The pinhole grew larger until he reached the edge of a massive sphere, spraying bright white light in all directions. Larry Finley fell into the sphere, and was assaulted by a dizzying sense of motion. He remembered from science class that nothing moves faster than light, but he felt like he was now. Then, in a single crushing moment, he stopped.

He looked around and found himself back in the changing room. It was exactly as he remembered it, except louder. The sound of people moving around in the other rooms filled his little booth as he looked around. Hanging from the silver hook, a short black skirt hung on a plastic hangar, as well as a pretty white blouse.

"What the…?" Larry said as he twisted around. His body felt strangely different, and when he caught sight of the large mirror next to him, he understood why.

Staring back at him with shock in her eyes was a willowy brunette with curly black hair and piercing brown eyes. She was wearing very little, much to Larry’s chagrin. Her legs were covered in a pair of silk stockings, and she stood on a pair of black stiletto heels. Her abundant breasts were hidden behind a sheer black bra and across her sex were a pair of black panties. She also wore a garter, with only one stocking currently attached.

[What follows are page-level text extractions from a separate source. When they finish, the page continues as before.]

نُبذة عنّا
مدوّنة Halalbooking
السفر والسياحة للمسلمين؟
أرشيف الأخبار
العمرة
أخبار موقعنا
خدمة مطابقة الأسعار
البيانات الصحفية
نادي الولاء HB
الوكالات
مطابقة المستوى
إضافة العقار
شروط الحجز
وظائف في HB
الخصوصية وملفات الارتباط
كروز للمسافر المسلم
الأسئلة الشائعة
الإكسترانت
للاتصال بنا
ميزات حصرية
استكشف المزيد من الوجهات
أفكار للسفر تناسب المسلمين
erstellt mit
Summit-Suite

"Oh my god!" Larry said, nearly falling as he tried to balance on the high heels. What the hell was happening to him? He reached out to steady himself, his left hand grabbing the white blouse. As the blouse touched his soft new skin, something resembling electricity cracked between them and Larry’s mind was flooded with new sensations, memories and feelings.

"How clumsy of me!" Trisha Pavloveia righted herself, straightening her brand-new silk blouse and fixing her left stocking, which had fallen loose. She turned toward the mirror, sucking in her barely-perceptible belly and rubbing below her breasts. She looked very good, she thought. The hard work she’d put into that diet was really paying off.

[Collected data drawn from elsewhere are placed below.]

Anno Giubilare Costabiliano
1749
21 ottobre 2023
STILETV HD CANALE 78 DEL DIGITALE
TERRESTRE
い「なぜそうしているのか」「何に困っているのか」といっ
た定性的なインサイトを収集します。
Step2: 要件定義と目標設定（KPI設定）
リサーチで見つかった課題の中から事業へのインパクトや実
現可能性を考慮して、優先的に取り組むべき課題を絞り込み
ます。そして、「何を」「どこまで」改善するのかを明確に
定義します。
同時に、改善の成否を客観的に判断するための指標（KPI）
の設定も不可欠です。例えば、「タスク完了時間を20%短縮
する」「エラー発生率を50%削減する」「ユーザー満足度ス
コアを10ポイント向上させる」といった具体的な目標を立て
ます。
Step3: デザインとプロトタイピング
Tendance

Slipping on her skirt and blouse, the young beauty checked her make-up in the mirror, making sure her pretty Ukrainian features were as attractive as they could be. Pulling a gold lipstick out of her tiny black purse, she adjusted the pigment a bit before leaving the changing room. She sauntered past the other ladies changing their clothes and made her way to the cashier.

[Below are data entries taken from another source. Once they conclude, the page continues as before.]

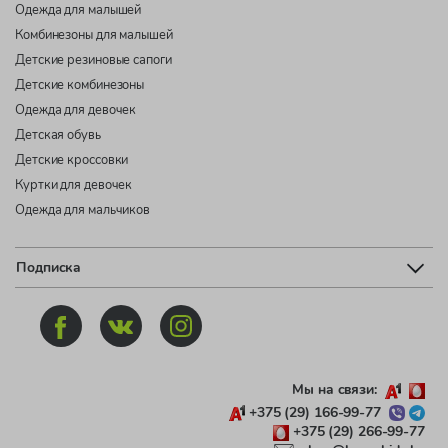
Одежда для малышей
Комбинезоны для малышей
Детские резиновые сапоги
Детские комбинезоны
Одежда для девочек
Детская обувь
Детские кроссовки
Куртки для девочек
Одежда для мальчиков
Подписка
Мы на связи:
+375 (29) 166-99-77
+375 (29) 266-99-77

"May I help you, miss?" A pleasant teenage salesgirl asked. Trisha smiled, giving her the price tags from the lingerie and asking if she could just wear them out. The girl smiled, telling Trisha that she looked quite sexy in the new lingerie, since the black bra was clearly visible beneath her sheer white blouse. As Trisha walked away, slipping the receipt into her purse, the young salesgirl looked back at the changing room, wondering how that woman got into the dressing room without her being aware of it.

Walking out of the front door toward her sporty new car, Tricia smiled and took a deep breath of crisp autumn air. While it was a lovely day, she had a lot of work to do. First, she had a meeting downtown for a photo shoot that might, if she was lucky, lead to a layout in Playboy. She’d shed ten pounds and been working out hard to get her body as sexy and toned as possible, and it showed.

As she drove away, an unmarked police cruiser pulled up to the front of the store. A pair of plain-clothed officers stepped out, sent by headquarters to follow up on a missing persons report. They didn’t know much, but apparently three people; Juan Gonzalez, Lawrence Finley and James Harrison, had disappeared from the store two nights before, seemingly without a trace. The only clue was a videotape that showed Finley entering a small room and never leaving. The tape ran for twenty more minutes before Harrison appeared, opening the empty booth and walking inside, looking for his boss. The white door creaked closed and he too never returned.

Detectives James Wilkinson and Mike Harker were sure that it was some sort of prank, but headquarters thought they should check the room for clues, just in case. It was just procedure, though, since they knew that they’d find nothing in there.